• _WHAT IS NEEDED_
Write each entry again exactly as shown, but without the images it holds.

Stored data entries:
########
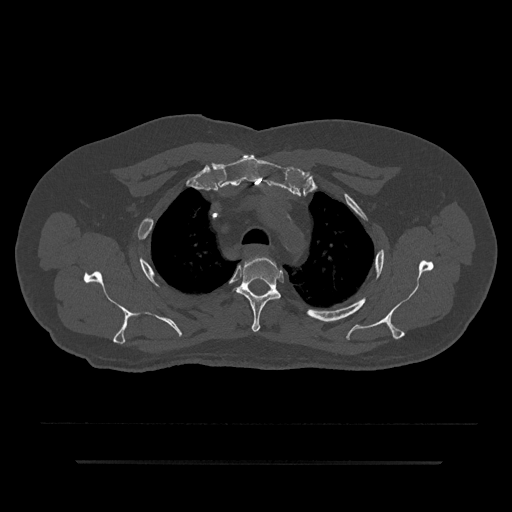
CT including the spine, one axial slice. Position 656 of 797 along the scan axis. Reconstruction kernel Br40s/3. 120 kVp. Bone window (W 1800 / L 400 HU). 0.5 mm slice thickness. 512 × 512 image matrix. Male patient, age 59 years. Case-level facts recorded for this patient, not image findings: primary cancer: bile ducts; vertebrae with lytic lesions (as recorded): T10.
Annotated regions visible in this slice (semi-automatic segmentation, software-assisted and operator-edited):
- T3 vertebra: bounding box [x1, y1, x2, y2] px = [235, 256, 281, 332]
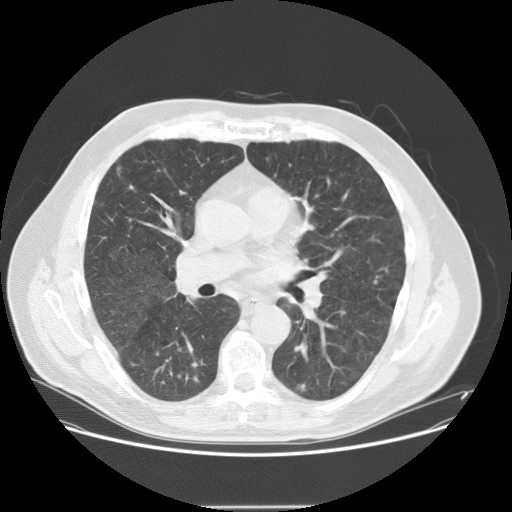
Low-dose screening chest CT, one axial slice; slice 80 of 143 in the series (ordered by position); reconstruction kernel STANDARD; 120 kVp; lung window (W 1500 / L -600 HU); 2.5 mm slice thickness; 512 × 512 image matrix.
Annotated regions visible in this slice (manually delineated by an expert):
- lesion 5 (tumor, lower lobe of right lung): bounding box [x1, y1, x2, y2] px = [298, 383, 306, 392]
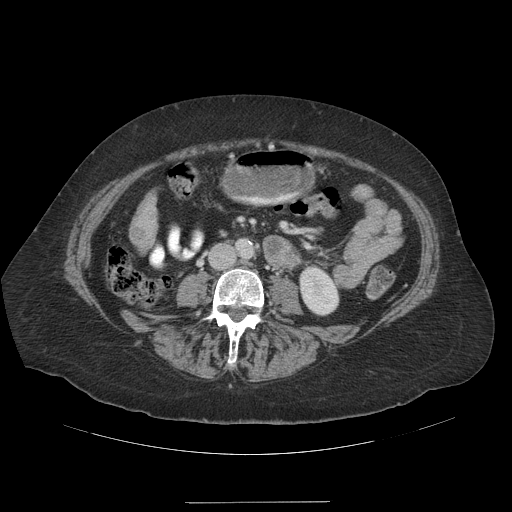
Contrast-enhanced abdominal CT (liver protocol), one axial slice; slice 28 of 99 in the series (ordered by position); reconstruction kernel STANDARD; 140 kVp; soft-tissue window (W 400 / L 40 HU); 512 × 512 image matrix, field of view 440 × 440 mm. Case-level facts recorded for this patient, not image findings: diagnosis: hepatocellular carcinoma (patient treated with transarterial chemoembolisation; whether this scan precedes or follows treatment is not stated here); TNM stage (as recorded): Stage-IVA; Child-Pugh class: A; tumour nodularity: multinodular.
Outlined on this slice (semi-automatic segmentation, software-assisted and operator-edited):
- liver parenchyma outside the tumour (the mass and vessels are separate outlines, so this box may not span the whole liver): bounding box (x1, y1, x2, y2) in pixels: (131, 196, 158, 240)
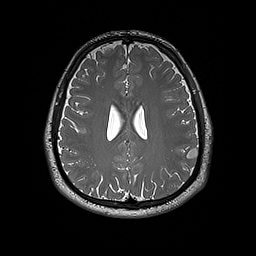
Brain MRI from a brain-tumour surgery series, one axial slice. Slice 75 of 192 in the series (ordered by position). 256 × 256 image matrix, field of view 250 × 250 mm. From the clinical record (not read from this slice): histopathology: Dysembryoplastic neuroepithelial tumor; WHO grade: 1.
Annotated regions visible in this slice (outlined manually by an expert reader):
- tumour: bounding box (x1, y1, x2, y2) in pixels: (187, 147, 199, 158)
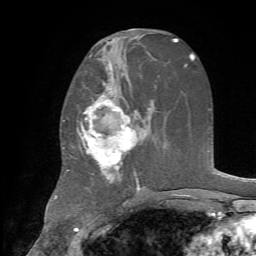
Breast MRI, one axial slice; slice 36 of 72 in the series (ordered by position); cropped to one breast; dynamic contrast-enhanced series, time point 2 of 7 at this slice position (early post-contrast); 1.5 T; TE 4.2 ms, TR 8.7 ms; 2.2 mm slice thickness; 256 × 256 image matrix. Female patient.
Outlined on this slice (semi-automatic segmentation, software-assisted and operator-edited):
- enhancing-tissue mask used for the functional tumour volume (all voxels passing the contrast-enhancement thresholds inside the analysis volume; usually the tumour): bounding box <69,73,145,187> (left, top, right, bottom; pixels)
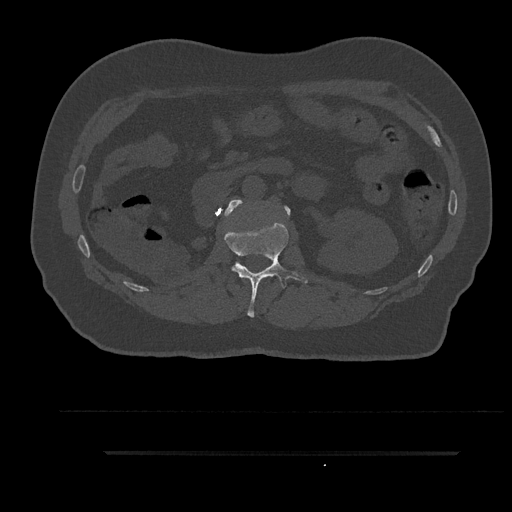
CT including the spine, one axial slice. Slice 163 of 797 in the series (ordered by position). Reconstruction kernel Br40s/3. Bone window (W 1800 / L 400 HU). 0.5 mm slice thickness. 512 × 512 image matrix, field of view 432 × 432 mm. Patient: male, 63 years. Case-level facts recorded for this patient, not image findings: primary cancer: renal; vertebrae with lytic lesions (as recorded): T8.
Annotated regions visible in this slice (semi-automatic segmentation, software-assisted and operator-edited):
- L1 vertebra: bounding box (x1, y1, x2, y2) in pixels: (225, 222, 308, 318)
- L2 vertebra: (224, 199, 291, 216)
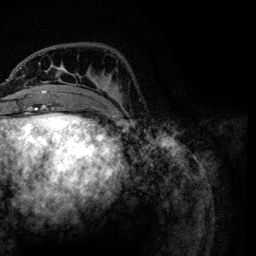
Breast MRI, one axial slice; position 31 of 134 along the scan axis; cropped to one breast; dynamic contrast-enhanced series, time point 2 of 6 at this slice position (early post-contrast); 3 T; TE 4.2 ms, TR 7.9 ms; 1.2 mm slice thickness; 256 × 256 image matrix. Female patient.
Outlined on this slice (semi-automatically segmented with operator editing):
- enhancing-tissue mask used for the functional tumour volume (all voxels passing the contrast-enhancement thresholds inside the analysis volume; usually the tumour): bounding box <21,63,123,118> (left, top, right, bottom; pixels)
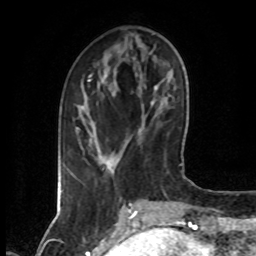
Breast MRI (dynamic contrast-enhanced), one axial slice. Position 21 of 80 along the scan axis. Cropped to one breast. Dynamic contrast-enhanced series, time point 2 of 7 at this slice position (early post-contrast). 1.5 T. TE 4.2 ms, TR 7 ms. 256 × 256 image matrix. Female patient.
Structures marked on this image (semi-automatic segmentation, software-assisted and operator-edited):
- enhancing-tissue mask used for the functional tumour volume (all voxels passing the contrast-enhancement thresholds inside the analysis volume; usually the tumour): bounding box (x1, y1, x2, y2) in pixels: (76, 74, 91, 129)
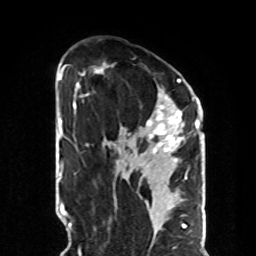
Breast MRI, one axial slice. Slice 50 of 70 in the series (ordered by position). Cropped to one breast. Dynamic contrast-enhanced series, time point 2 of 8 at this slice position (early post-contrast). 1.5 T. TE 4.2 ms, TR 7 ms. 2.3 mm slice thickness. 256 × 256 image matrix. Female patient.
Structures marked on this image (semi-automatic segmentation, software-assisted and operator-edited):
- enhancing-tissue mask used for the functional tumour volume (all voxels passing the contrast-enhancement thresholds inside the analysis volume; usually the tumour): bounding box [x1, y1, x2, y2] px = [81, 62, 185, 153]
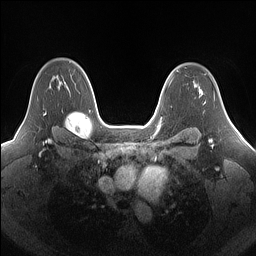
Breast MRI (dynamic contrast-enhanced), one axial slice. Position 111 of 160 along the scan axis. Dynamic contrast-enhanced series, time point 2 of 7 at this slice position (early post-contrast). 1.5 T. TE 1.4 ms, TR 5 ms. 1.25 mm slice thickness. 256 × 256 image matrix, field of view 340 × 340 mm. Female patient.
Structures marked on this image (semi-automatically segmented with operator editing):
- enhancing-tissue mask used for the functional tumour volume (all voxels passing the contrast-enhancement thresholds inside the analysis volume; usually the tumour): bounding box (x1, y1, x2, y2) in pixels: (43, 76, 61, 115)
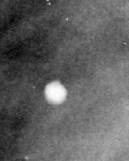
Region of interest cut from a scanned film mammogram (one marked finding); right breast; MLO view; BI-RADS breast density category 3 (scale 1–4).
Finding: calcifications, morphology round and regular / lucent center; BI-RADS assessment category 2; subtlety rating 4 on a 1 (subtle) to 5 (obvious) scale; benign without callback (not worked up further).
########
• _SOLUTION TO THIS PROBLEM_
CT including the spine, one axial slice. Position 656 of 797 along the scan axis. Reconstruction kernel Br40s/3. 120 kVp. Bone window (W 1800 / L 400 HU). 0.5 mm slice thickness. 512 × 512 image matrix. Male patient, age 59 years. Case-level facts recorded for this patient, not image findings: primary cancer: bile ducts; vertebrae with lytic lesions (as recorded): T10.
Annotated regions visible in this slice (semi-automatic segmentation, software-assisted and operator-edited):
- T3 vertebra: bounding box [x1, y1, x2, y2] px = [235, 256, 281, 332]
Low-dose screening chest CT, one axial slice; slice 80 of 143 in the series (ordered by position); reconstruction kernel STANDARD; 120 kVp; lung window (W 1500 / L -600 HU); 2.5 mm slice thickness; 512 × 512 image matrix.
Annotated regions visible in this slice (manually delineated by an expert):
- lesion 5 (tumor, lower lobe of right lung): bounding box [x1, y1, x2, y2] px = [298, 383, 306, 392]
Contrast-enhanced abdominal CT (liver protocol), one axial slice; slice 28 of 99 in the series (ordered by position); reconstruction kernel STANDARD; 140 kVp; soft-tissue window (W 400 / L 40 HU); 512 × 512 image matrix, field of view 440 × 440 mm. Case-level facts recorded for this patient, not image findings: diagnosis: hepatocellular carcinoma (patient treated with transarterial chemoembolisation; whether this scan precedes or follows treatment is not stated here); TNM stage (as recorded): Stage-IVA; Child-Pugh class: A; tumour nodularity: multinodular.
Outlined on this slice (semi-automatic segmentation, software-assisted and operator-edited):
- liver parenchyma outside the tumour (the mass and vessels are separate outlines, so this box may not span the whole liver): bounding box (x1, y1, x2, y2) in pixels: (131, 196, 158, 240)
Brain MRI from a brain-tumour surgery series, one axial slice. Slice 75 of 192 in the series (ordered by position). 256 × 256 image matrix, field of view 250 × 250 mm. From the clinical record (not read from this slice): histopathology: Dysembryoplastic neuroepithelial tumor; WHO grade: 1.
Annotated regions visible in this slice (outlined manually by an expert reader):
- tumour: bounding box (x1, y1, x2, y2) in pixels: (187, 147, 199, 158)
Breast MRI, one axial slice; slice 36 of 72 in the series (ordered by position); cropped to one breast; dynamic contrast-enhanced series, time point 2 of 7 at this slice position (early post-contrast); 1.5 T; TE 4.2 ms, TR 8.7 ms; 2.2 mm slice thickness; 256 × 256 image matrix. Female patient.
Outlined on this slice (semi-automatic segmentation, software-assisted and operator-edited):
- enhancing-tissue mask used for the functional tumour volume (all voxels passing the contrast-enhancement thresholds inside the analysis volume; usually the tumour): bounding box <69,73,145,187> (left, top, right, bottom; pixels)
CT including the spine, one axial slice. Slice 163 of 797 in the series (ordered by position). Reconstruction kernel Br40s/3. Bone window (W 1800 / L 400 HU). 0.5 mm slice thickness. 512 × 512 image matrix, field of view 432 × 432 mm. Patient: male, 63 years. Case-level facts recorded for this patient, not image findings: primary cancer: renal; vertebrae with lytic lesions (as recorded): T8.
Annotated regions visible in this slice (semi-automatic segmentation, software-assisted and operator-edited):
- L1 vertebra: bounding box (x1, y1, x2, y2) in pixels: (225, 222, 308, 318)
- L2 vertebra: (224, 199, 291, 216)
Breast MRI, one axial slice; position 31 of 134 along the scan axis; cropped to one breast; dynamic contrast-enhanced series, time point 2 of 6 at this slice position (early post-contrast); 3 T; TE 4.2 ms, TR 7.9 ms; 1.2 mm slice thickness; 256 × 256 image matrix. Female patient.
Outlined on this slice (semi-automatically segmented with operator editing):
- enhancing-tissue mask used for the functional tumour volume (all voxels passing the contrast-enhancement thresholds inside the analysis volume; usually the tumour): bounding box <21,63,123,118> (left, top, right, bottom; pixels)
Breast MRI (dynamic contrast-enhanced), one axial slice. Position 21 of 80 along the scan axis. Cropped to one breast. Dynamic contrast-enhanced series, time point 2 of 7 at this slice position (early post-contrast). 1.5 T. TE 4.2 ms, TR 7 ms. 256 × 256 image matrix. Female patient.
Structures marked on this image (semi-automatic segmentation, software-assisted and operator-edited):
- enhancing-tissue mask used for the functional tumour volume (all voxels passing the contrast-enhancement thresholds inside the analysis volume; usually the tumour): bounding box (x1, y1, x2, y2) in pixels: (76, 74, 91, 129)
Breast MRI, one axial slice. Slice 50 of 70 in the series (ordered by position). Cropped to one breast. Dynamic contrast-enhanced series, time point 2 of 8 at this slice position (early post-contrast). 1.5 T. TE 4.2 ms, TR 7 ms. 2.3 mm slice thickness. 256 × 256 image matrix. Female patient.
Structures marked on this image (semi-automatic segmentation, software-assisted and operator-edited):
- enhancing-tissue mask used for the functional tumour volume (all voxels passing the contrast-enhancement thresholds inside the analysis volume; usually the tumour): bounding box [x1, y1, x2, y2] px = [81, 62, 185, 153]
Breast MRI (dynamic contrast-enhanced), one axial slice. Position 111 of 160 along the scan axis. Dynamic contrast-enhanced series, time point 2 of 7 at this slice position (early post-contrast). 1.5 T. TE 1.4 ms, TR 5 ms. 1.25 mm slice thickness. 256 × 256 image matrix, field of view 340 × 340 mm. Female patient.
Structures marked on this image (semi-automatically segmented with operator editing):
- enhancing-tissue mask used for the functional tumour volume (all voxels passing the contrast-enhancement thresholds inside the analysis volume; usually the tumour): bounding box (x1, y1, x2, y2) in pixels: (43, 76, 61, 115)
Region of interest cut from a scanned film mammogram (one marked finding); right breast; MLO view; BI-RADS breast density category 3 (scale 1–4).
Finding: calcifications, morphology round and regular / lucent center; BI-RADS assessment category 2; subtlety rating 4 on a 1 (subtle) to 5 (obvious) scale; benign without callback (not worked up further).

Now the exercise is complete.